Fans have been voicing their displeasure at the increase in ticket prices year on year and Allen believes the risk of cutting the price for a basic ticket by a third would be offset by increased attendances.
"Generally speaking, to get more people here every year, you don't do that by putting the ticket prices up," said Allen, speaking to the BBC.
"We are desperately trying to bring the ticket price down. We need to drive cost out of the delivery of the Grand Prix event, and that's what I'll be focusing on - but not to the detriment of the customer experience.
"So if we can get to a place where going to the British Grand Prix is a fabulous event, is not price-prohibitive, and everybody has a great time and walks out of the gate thinking 'Fantastic! I'm going to book my ticket tomorrow for next year', that's where we want to be."

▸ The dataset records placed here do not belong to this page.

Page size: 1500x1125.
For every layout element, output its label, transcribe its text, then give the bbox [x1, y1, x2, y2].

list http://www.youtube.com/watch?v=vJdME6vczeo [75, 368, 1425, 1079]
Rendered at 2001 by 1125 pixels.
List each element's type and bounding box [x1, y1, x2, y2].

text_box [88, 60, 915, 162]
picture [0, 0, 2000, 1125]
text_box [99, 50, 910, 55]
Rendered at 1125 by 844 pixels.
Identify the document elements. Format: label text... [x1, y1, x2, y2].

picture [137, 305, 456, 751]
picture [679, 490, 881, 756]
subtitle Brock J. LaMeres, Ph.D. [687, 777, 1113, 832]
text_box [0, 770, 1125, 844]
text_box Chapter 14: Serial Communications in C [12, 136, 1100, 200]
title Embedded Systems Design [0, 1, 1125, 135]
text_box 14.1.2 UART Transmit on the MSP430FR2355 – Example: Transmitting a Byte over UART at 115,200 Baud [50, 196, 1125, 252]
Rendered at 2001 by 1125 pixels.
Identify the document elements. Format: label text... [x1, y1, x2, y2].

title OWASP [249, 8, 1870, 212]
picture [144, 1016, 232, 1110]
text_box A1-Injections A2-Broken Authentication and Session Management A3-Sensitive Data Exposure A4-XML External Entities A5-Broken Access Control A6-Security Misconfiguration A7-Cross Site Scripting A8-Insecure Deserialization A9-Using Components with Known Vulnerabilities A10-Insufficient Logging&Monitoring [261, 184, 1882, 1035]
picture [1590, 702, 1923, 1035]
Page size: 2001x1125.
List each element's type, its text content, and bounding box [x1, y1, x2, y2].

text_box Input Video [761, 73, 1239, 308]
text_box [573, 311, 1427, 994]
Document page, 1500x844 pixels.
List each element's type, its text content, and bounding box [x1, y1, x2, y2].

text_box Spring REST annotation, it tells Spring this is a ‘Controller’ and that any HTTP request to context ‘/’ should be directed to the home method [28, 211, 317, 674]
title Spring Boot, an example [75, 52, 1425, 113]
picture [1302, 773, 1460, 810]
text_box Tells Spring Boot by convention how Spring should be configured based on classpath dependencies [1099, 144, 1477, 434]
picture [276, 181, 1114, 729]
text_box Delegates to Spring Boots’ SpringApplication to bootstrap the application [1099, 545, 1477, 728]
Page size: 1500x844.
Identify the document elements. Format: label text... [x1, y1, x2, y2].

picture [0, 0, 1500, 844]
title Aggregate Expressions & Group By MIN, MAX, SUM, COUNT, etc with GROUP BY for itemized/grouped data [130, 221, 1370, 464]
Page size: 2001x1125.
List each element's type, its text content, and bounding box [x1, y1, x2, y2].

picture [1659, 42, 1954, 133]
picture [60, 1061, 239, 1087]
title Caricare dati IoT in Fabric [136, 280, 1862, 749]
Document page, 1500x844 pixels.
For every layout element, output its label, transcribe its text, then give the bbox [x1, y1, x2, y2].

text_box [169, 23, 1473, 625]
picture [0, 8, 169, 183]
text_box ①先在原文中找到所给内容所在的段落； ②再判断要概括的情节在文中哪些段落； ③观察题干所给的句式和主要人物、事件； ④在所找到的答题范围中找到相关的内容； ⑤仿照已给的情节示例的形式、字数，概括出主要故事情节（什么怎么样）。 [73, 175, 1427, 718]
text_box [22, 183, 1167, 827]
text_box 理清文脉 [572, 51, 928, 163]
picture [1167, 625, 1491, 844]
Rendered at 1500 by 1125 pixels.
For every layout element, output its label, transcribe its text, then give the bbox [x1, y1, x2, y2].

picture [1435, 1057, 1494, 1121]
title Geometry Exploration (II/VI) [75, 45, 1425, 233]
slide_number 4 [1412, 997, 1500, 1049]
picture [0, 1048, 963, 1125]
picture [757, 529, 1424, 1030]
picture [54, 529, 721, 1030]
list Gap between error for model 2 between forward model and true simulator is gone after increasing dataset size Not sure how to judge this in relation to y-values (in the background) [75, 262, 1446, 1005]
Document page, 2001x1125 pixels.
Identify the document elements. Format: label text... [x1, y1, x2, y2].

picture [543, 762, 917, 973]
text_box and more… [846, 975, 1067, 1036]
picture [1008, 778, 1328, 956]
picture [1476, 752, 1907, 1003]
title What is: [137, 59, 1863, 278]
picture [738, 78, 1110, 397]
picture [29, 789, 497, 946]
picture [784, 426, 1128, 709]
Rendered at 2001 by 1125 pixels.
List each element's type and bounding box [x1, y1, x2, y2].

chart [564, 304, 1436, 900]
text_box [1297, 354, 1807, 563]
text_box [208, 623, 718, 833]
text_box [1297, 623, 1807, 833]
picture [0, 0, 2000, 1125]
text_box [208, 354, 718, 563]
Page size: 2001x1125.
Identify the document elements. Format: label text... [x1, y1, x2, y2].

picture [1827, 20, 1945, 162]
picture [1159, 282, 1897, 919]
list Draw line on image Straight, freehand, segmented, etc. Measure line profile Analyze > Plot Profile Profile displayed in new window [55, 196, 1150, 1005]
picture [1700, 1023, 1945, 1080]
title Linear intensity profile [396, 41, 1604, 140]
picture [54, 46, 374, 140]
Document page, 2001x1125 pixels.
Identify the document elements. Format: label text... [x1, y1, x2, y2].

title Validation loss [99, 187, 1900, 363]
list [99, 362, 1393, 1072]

Five-year deal in the works
And ensuring there is far more to the F1 experience than just a 300km race on a Sunday is also on Razlan Razali's agenda as he looks to negotiate a new five-year deal to keep the Malaysian Grand Prix at Sepang.
This year is the last on the current contract and there have been rumours that with ever more competition for places on the F1 calendar, decreasing attendances at the circuit near Kuala Lumpur could make it a possible target to be dropped.
However Razali is confident that Sepang, which has hosted the race since its début in 1999, can agree an extension to the end of the decade and can also be a part of improving the attractions both on and off the track for fans.
"There was a lot of negativity surrounding F1 last year," he was quoted by BT Sport.
"So we have discussed with Mr Ecclestone on how to make it exciting as an event.
"Fortunately, this time around, Mr Ecclestone was very much open to a lot of ideas from us, compared to previous years when I have met him.
"So there were a lot of ideas on fan engagement, fan activation, how to get the drivers closer to the fans, also a relaxation on certain areas of the circuit to bring in more activities.
"So it was a very positive meeting with him, and we're happy. In the last six years of being in charge of the Sepang Circuit it was one of the best meetings we've had with him."
F1's feeder series
The Malaysian race has also lost out on some of F1's feeder series in recent years with GP2 and GP3 only visiting Abu Dhabi outside of Europe having previously dropped Sepang for nearby Singapore.
That means fans are lacking on-track action when Lewis Hamilton et al have complete their day's work leaving those at the circuit unsatisfied. Razali pointed to MotoGP who bring three categories of motorcycle racing to the races supporting the main event itself.
"We need to identify and find ways to bridge the inaccessibility gap between the F1 drivers and the fans because they're miles apart right now," said Razlan.
"On track for us we have three great races with MotoGP, Moto2 and Moto3, but in Malaysia we only have Formula One, with support races restricted to our national championship, which is not exciting.
"We need exciting support races like GP2 and GP3 which is appealing to fans, and Mr Ecclestone has offered us GP2, as well F2 and F3."